Saved data entries:
....
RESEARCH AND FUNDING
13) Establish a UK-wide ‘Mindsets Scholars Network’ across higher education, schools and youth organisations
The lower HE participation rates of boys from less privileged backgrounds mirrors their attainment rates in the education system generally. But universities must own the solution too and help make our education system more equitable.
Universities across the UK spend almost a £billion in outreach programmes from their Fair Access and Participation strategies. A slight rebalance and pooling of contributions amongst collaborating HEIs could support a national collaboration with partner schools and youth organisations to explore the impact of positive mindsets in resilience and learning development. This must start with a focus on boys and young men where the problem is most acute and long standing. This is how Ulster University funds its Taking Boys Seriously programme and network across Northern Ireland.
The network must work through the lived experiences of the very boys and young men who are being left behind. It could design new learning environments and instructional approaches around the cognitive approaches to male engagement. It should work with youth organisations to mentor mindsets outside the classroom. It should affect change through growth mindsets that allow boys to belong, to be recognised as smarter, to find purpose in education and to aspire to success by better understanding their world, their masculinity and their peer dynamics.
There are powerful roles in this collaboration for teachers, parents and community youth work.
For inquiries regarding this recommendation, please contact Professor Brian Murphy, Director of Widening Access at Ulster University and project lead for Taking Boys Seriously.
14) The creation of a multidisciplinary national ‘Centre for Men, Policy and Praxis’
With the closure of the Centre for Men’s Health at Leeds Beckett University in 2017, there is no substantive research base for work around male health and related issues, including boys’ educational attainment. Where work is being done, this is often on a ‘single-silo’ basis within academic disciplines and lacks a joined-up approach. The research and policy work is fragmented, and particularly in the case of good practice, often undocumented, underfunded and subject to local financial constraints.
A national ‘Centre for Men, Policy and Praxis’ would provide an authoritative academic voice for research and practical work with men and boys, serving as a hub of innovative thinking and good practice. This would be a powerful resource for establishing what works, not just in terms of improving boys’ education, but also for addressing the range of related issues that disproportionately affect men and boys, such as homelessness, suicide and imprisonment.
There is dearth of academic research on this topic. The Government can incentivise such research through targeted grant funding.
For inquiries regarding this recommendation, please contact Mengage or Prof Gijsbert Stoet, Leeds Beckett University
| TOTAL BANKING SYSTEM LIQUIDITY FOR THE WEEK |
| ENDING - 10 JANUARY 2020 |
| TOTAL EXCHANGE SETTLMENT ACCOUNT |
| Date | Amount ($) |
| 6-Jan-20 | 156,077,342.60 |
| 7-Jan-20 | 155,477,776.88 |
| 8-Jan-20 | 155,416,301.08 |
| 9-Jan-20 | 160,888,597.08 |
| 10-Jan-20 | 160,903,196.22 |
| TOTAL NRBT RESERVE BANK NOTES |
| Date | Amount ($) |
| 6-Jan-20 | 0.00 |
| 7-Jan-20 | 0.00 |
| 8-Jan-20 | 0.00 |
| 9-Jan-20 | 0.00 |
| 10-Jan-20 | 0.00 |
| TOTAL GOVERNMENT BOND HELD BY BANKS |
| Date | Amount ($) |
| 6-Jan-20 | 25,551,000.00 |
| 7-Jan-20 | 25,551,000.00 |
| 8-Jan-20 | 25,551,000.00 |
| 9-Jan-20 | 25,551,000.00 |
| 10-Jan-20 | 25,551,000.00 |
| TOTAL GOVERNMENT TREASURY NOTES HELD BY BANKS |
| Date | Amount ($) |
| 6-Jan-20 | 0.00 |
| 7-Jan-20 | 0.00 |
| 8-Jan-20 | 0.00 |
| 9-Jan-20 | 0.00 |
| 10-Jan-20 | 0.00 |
....
WHAT IS BEING ASKED: List, from the entries above, every line in which the word "Praxis" shows up.

RESPONSE TO THE EXERCISE:
14) The creation of a multidisciplinary national ‘Centre for Men, Policy and Praxis’
A national ‘Centre for Men, Policy and Praxis’ would provide an authoritative academic voice for research and practical work with men and boys, serving as a hub of innovative thinking and good practice. This would be a powerful resource for establishing what works, not just in terms of improving boys’ education, but also for addressing the range of related issues that disproportionately affect men and boys, such as homelessness, suicide and imprisonment.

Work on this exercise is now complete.